プロトタイプや手配線によるものなど QMK を使用するどんなプロジェクトも受け入れますが、/keyboards/ フォルダが乱雑になるのを防ぐために、/keyboards/handwired/ を用意しています。いつかプロトタイプのプロジェクトが製品のプロジェクトになった時点でメインの /keyboards/ フォルダへ移動します!

エラーとしての警告

キーボードを開発するときは、全ての警告がエラーとして扱われることに注意して下さい。小さな警告が蓄積されて、将来大きなエラーを引き起こす可能性があります。(そして、警告を放っておくのは良くない習慣です)

著作権表示

別のプロジェクトを元にしてキーボードの設定をするものの同じコードを使用しない場合は、ファイル上部にある著作権表示を次の形式に従って自分の名前を表示するよう、更新して下さい。

Copyright 2017 Your Name <your@email.com>

他の人のコードを修正し、その変更が些細な部分のみであれば、著作権表示の名前をそのままにしておかないといけません。
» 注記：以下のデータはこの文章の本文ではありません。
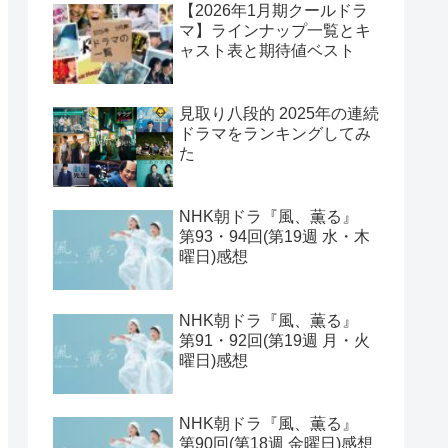
【2026年1月期クールドラ
マ】ラインナップ一覧とキ
ャスト表と期待値ベスト
見取り八段的 2025年の連続
ドラマをランキングしてみ
た
NHK朝ドラ『風、薫る』
第93・94回(第19週 水・木
曜日)感想
NHK朝ドラ『風、薫る』
第91・92回(第19週 月・火
曜日)感想
NHK朝ドラ『風、薫る』
第90回(第18週 金曜日)感想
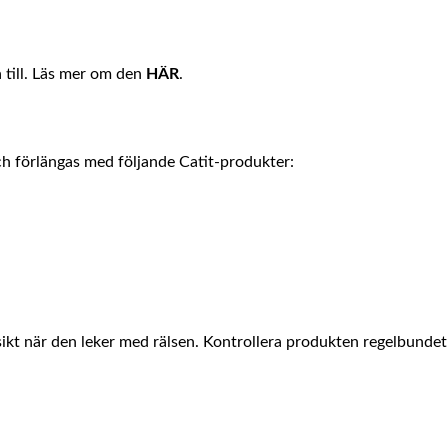
a till. Läs mer om den
HÄR
.
ch förlängas med följande Catit-produkter:
kt när den leker med rälsen. Kontrollera produkten regelbundet o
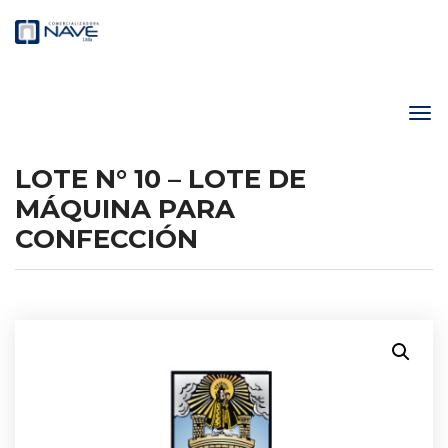
LOTE N° 10 – LOTE DE
MÁQUINA PARA
CONFECCIÓN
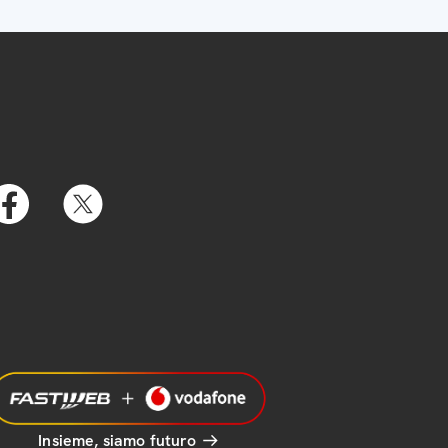
Insieme, siamo futuro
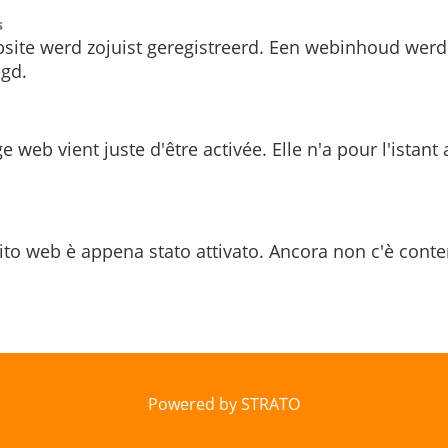
s
site werd zojuist geregistreerd. Een webinhoud werd
gd.
e web vient juste d'être activée. Elle n'a pour l'istant
ito web è appena stato attivato. Ancora non c'è conte
Powered by STRATO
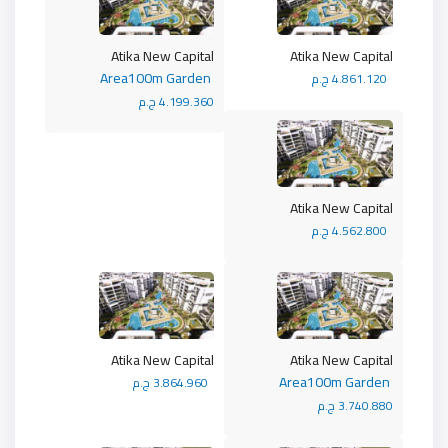
Atika New Capital
Atika New Capital
Area100m Garden
4.861.120 ج.م
4.199.360 ج.م
Atika New Capital
4.562.800 ج.م
Atika New Capital
Atika New Capital
Area100m Garden
3.864.960 ج.م
3.740.880 ج.م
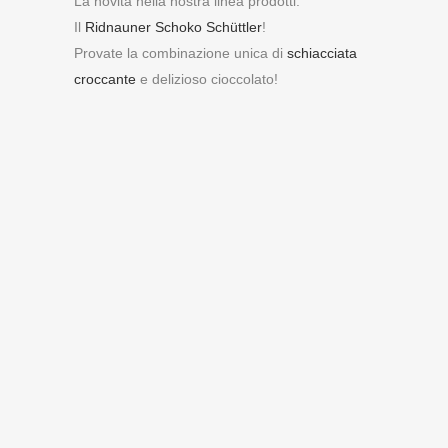
La novità nella nostra linea prodotti:
Il
Ridnauner Schoko Schüttler
!
Provate
la
combinazione unica di
schiacciata
croccante
e delizioso
cioccolato
!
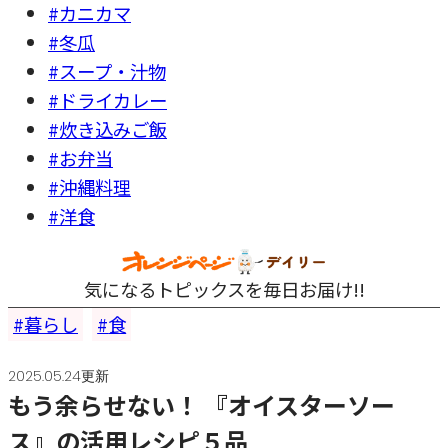
#カニカマ
#冬瓜
#スープ・汁物
#ドライカレー
#炊き込みご飯
#お弁当
#沖縄料理
#洋食
気になるトピックスを毎日お届け!!
暮らし
食
2025.05.24更新
もう余らせない！ 『オイスターソー
ス』の活用レシピ５品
ファイルに対して重要な作業を行った場合、以下のようにあなたの名前を追加します。

Copyright 2017 Their Name <original_author@example.com> Your Name <you@example.com>

年はファイルが作成された最初の年にします。後年にそのファイルに対して作業が行われた場合、次のように2つ目の年を追加して反映することが出来ます。

Copyright 2015-2017 Your Name <you@example.com>

ライセンス

QMK のコア部分は GNU General Public License でライセンスされます。AVR マイコン用のバイナリを提供する場合は、GPLv2 か、GPLv3 のどちらかから選択出来ます。ARM マイコン用のバイナリを提供する場合は、 ChibiOS の GPLv3 ライセンスに準拠するため、GPL Version 3 を選択しなければいけません。

技術的な詳細

キーボードを QMK で動作させるための詳細はハードウェアを参照して下さい!